# [Task input]
───

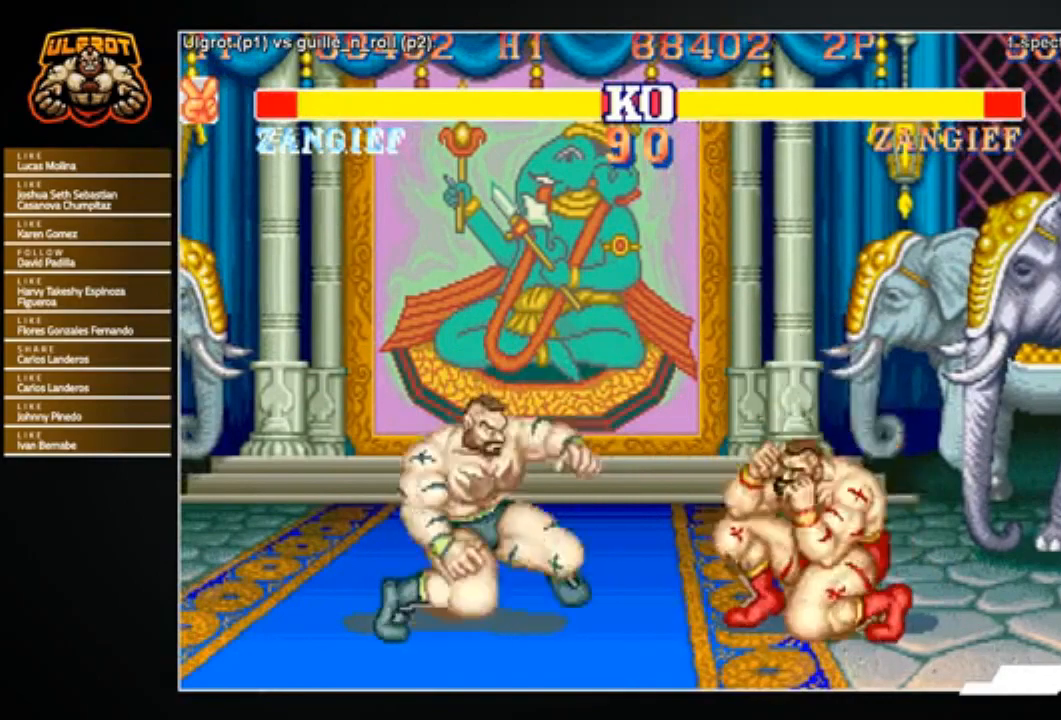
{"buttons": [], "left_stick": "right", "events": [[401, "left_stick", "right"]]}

───

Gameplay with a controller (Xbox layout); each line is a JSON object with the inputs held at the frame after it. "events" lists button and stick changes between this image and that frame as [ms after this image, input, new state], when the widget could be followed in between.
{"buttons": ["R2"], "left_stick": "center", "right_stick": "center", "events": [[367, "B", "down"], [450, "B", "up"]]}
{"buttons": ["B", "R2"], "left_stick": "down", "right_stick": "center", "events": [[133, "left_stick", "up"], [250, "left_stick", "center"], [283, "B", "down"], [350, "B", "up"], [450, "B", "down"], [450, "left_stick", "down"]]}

───

# [Work to complete]
For the string "center", find every line of the material that contains it, and copy each one.

# [Expected answer]
{"buttons": ["R2"], "left_stick": "center", "right_stick": "center", "events": [[367, "B", "down"], [450, "B", "up"]]}
{"buttons": ["B", "R2"], "left_stick": "down", "right_stick": "center", "events": [[133, "left_stick", "up"], [250, "left_stick", "center"], [283, "B", "down"], [350, "B", "up"], [450, "B", "down"], [450, "left_stick", "down"]]}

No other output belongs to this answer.